§ **Exercise task A**:
In the records below, reproduce every line from the one containing "name author: (L.) Mill." up to and including the last line of the records.

§ **Text segment**:
Everyone knows that without great education, our nation suffers.
Great education is a vital link for students to become successful citizens.
I'm a Yass Prize finalist from last year.
And through that, we were able to open up our second campus in the city of Wichita.
The Yass Prize process has created an awareness of the education freedom movement within churches and communities.
It's given us an opportunity to start critical discussions with our congregations, parents, community leaders and members, about the laws that govern education in Pennsylvania.
The Yass Prize has brought together such diverse leaders
from all different demographics, all different states, all different service provider types that you can learn from.
When we follow the money, it’s ludicrous how this country is getting away with funding education.
The funding is not following children. We're trying to make better options for kids, for poor kids, middle class kids. Wealthy people have this choice, they opt out of their systems easily, why shouldn't all children have that choice?
The Yass Prize has significantly impacted the trajectory of our organization.
When we originally applied, we simply provided supplemental support services to homeschooling families. Now, we are growing into an education network that provides community, coaching, and curriculum nationwide.
The Yass Prize is centered around ensuring that this [program] provides you a stepping stone...
We don’t want you to rinse, wash, repeat. We want you to build and sustain.
Yass brought us together, creating opportunities to create an educational universe within which we can look at education differently…
we have to find academic experiences that represent neuro-divergent learners, kids who want to learn about gaming, who want to do stuff online, who dropped out of school.
Being a part of the [Yass] family confirmed that what I'm doing is right,
going against the common core and focusing on what we know is important for kids really works, and having a network of people now that also agree was super huge.
We used the Yass Prize to launch a program called Skypod catalyst, which is essentially an accelerator to help other people start microschools.
We believe very much that microschools should be bottoms up, they come from the community. They're founded by educators who know their community really well. And they want to design a learning environment for the kids in that community.
Our newest endeavor – that was part of our Yass Prize initiative – we're bringing career and technical education into the school
I'm in the process of going through the construction of a 20,000 square foot $11.5 million dollar building dedicated to career and technical education for the students in the Philadelphia region.
I’m dreaming bigger, bolder, and more bodacious [because of the Yass Prize].
It has helped me raise the ceiling on what’s possible.

§ **Data supplied**:
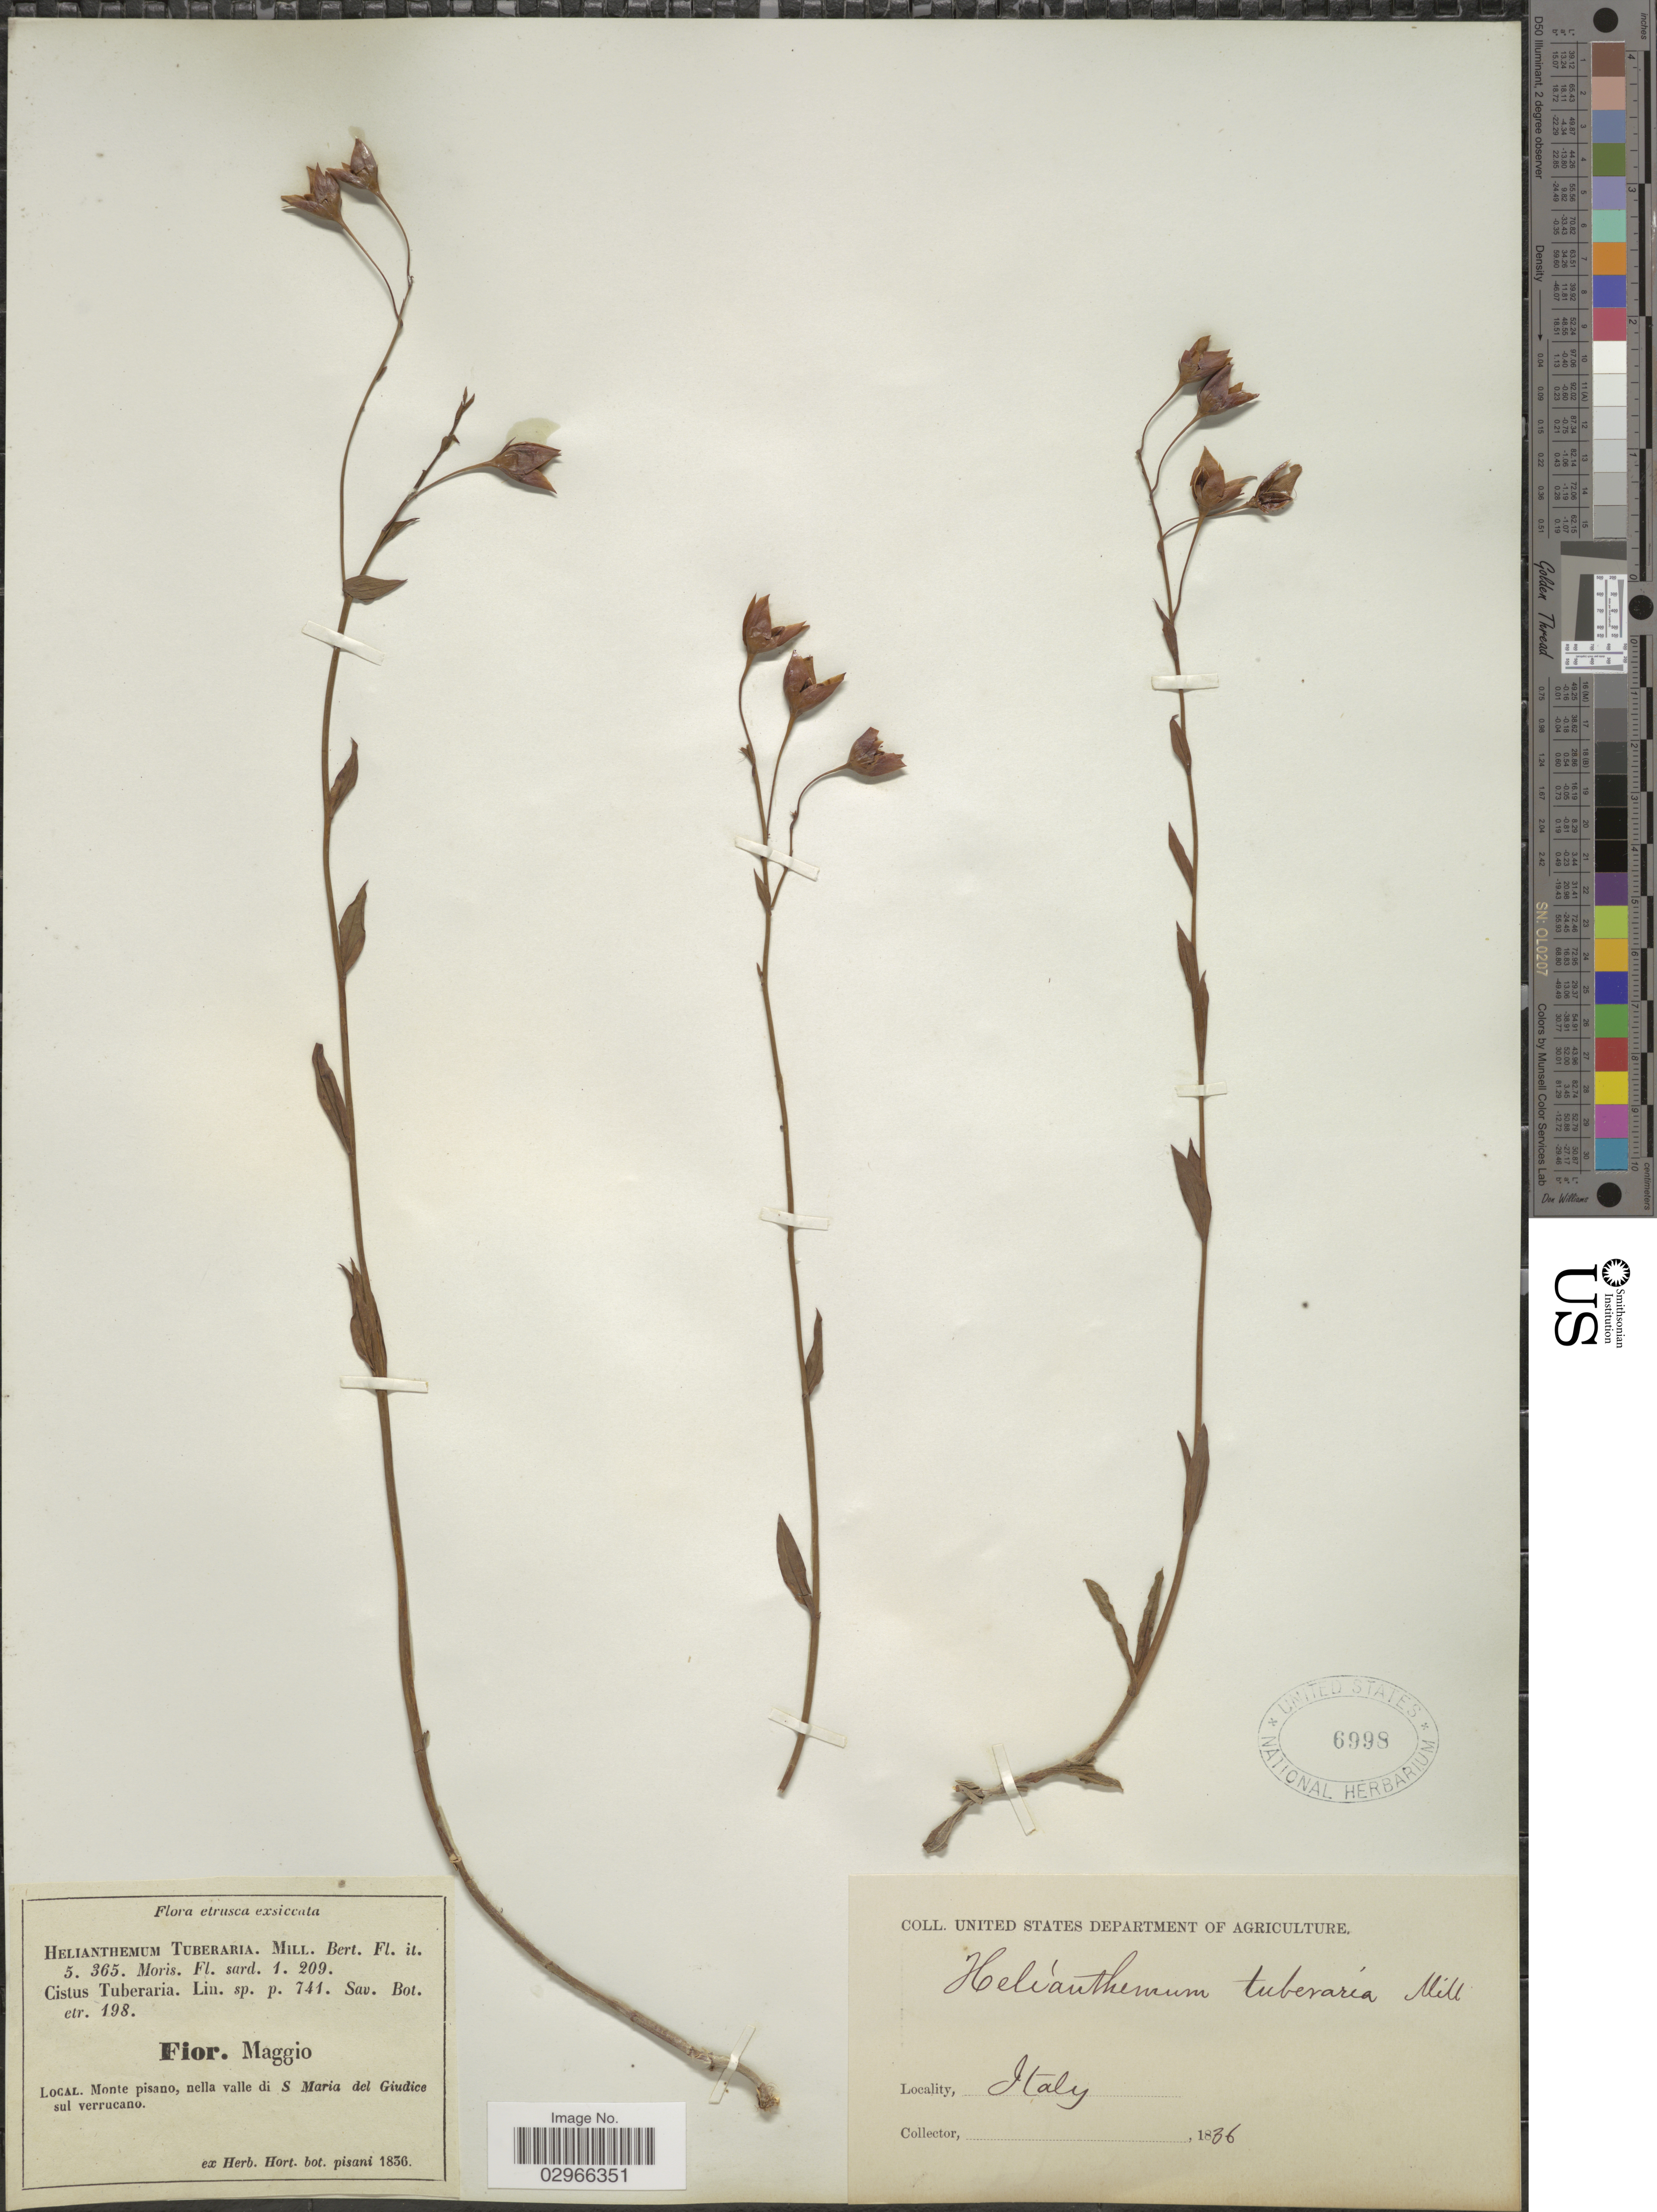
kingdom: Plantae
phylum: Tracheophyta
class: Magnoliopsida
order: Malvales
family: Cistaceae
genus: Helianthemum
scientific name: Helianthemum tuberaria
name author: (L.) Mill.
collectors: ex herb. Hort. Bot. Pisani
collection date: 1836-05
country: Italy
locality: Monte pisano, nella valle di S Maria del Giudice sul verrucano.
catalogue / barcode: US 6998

§ **Exercise task B**:
From the Yass Prize text above, copy the passage from "The Yass Prize has significantly" up to and including "out of school.".

§ **Full answer A**:
name author: (L.) Mill.
collectors: ex herb. Hort. Bot. Pisani
collection date: 1836-05
country: Italy
locality: Monte pisano, nella valle di S Maria del Giudice sul verrucano.
catalogue / barcode: US 6998

§ **Full answer B**:
The Yass Prize has significantly impacted the trajectory of our organization.
When we originally applied, we simply provided supplemental support services to homeschooling families. Now, we are growing into an education network that provides community, coaching, and curriculum nationwide.
The Yass Prize is centered around ensuring that this [program] provides you a stepping stone...
We don’t want you to rinse, wash, repeat. We want you to build and sustain.
Yass brought us together, creating opportunities to create an educational universe within which we can look at education differently…
we have to find academic experiences that represent neuro-divergent learners, kids who want to learn about gaming, who want to do stuff online, who dropped out of school.